There is no "array portion", they are all keys, just some are numbers and some are not. It's not at all like XML & XDM, where attributes and child elements are completely different namespaces, so count(foo/bar) and count(foo/@bar) are two different things.

> In a language like Python, you need an `.attr` dict and a `.child` array, because if you just use a dict, you could have an attribute collision if there's a `child` attribute.
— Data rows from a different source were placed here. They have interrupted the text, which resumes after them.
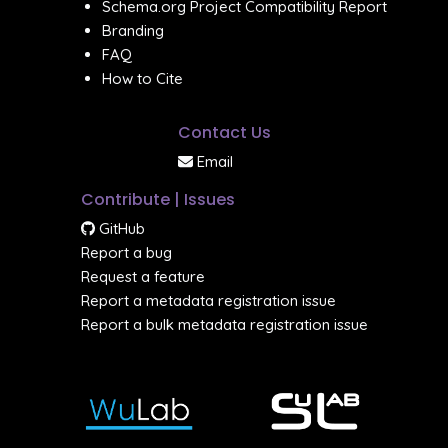
Schema.org Project Compatibility Report
Branding
FAQ
How to Cite
Contact Us
Email
Contribute | Issues
GitHub
Report a bug
Request a feature
Report a metadata registration issue
Report a bulk metadata registration issue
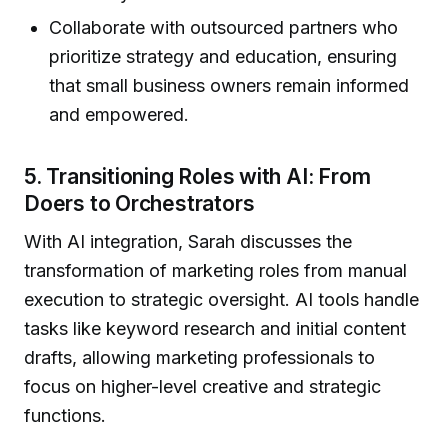
Collaborate with outsourced partners who
prioritize strategy and education, ensuring
that small business owners remain informed
and empowered.
5. Transitioning Roles with AI: From
Doers to Orchestrators
With AI integration, Sarah discusses the
transformation of marketing roles from manual
execution to strategic oversight. AI tools handle
tasks like keyword research and initial content
drafts, allowing marketing professionals to
focus on higher-level creative and strategic
functions.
Python dicts map exactly to Lua tables. If you want to store data in this manner, you absolutely can:

   foo = {"a": x, "b": y, 1: z, 2: ...}
But in Python usually you would instead do:

   class Foo(list): ...
   foo = Foo([1, 2, ...], a=x, b=y)
and then:

   foo.x, foo.y
   len(foo)  # only counts items, not attributes; None is okay!
OTOH if Foo semantically does not have child items, then you wouldn't derive from list, and then len(foo) would straight up throw an exception. And if your index is out of bounds, you again get an exception rather than None.

> Just don't stick `nil`s in the array portion. It's a mistake. You won't be happy.

It's not like anybody is deliberately writing something like {1, nil, 2}. But tables get filled with dynamically computed data, and sometimes that data happens to be nil (often because you e.g. computed an element by indexing another table, and the key was missing so that operation returned nil).

So now you have to always remember that and guard against it, because it is not an error to construct such a table, either. Which, again, is weird if it is "a mistake".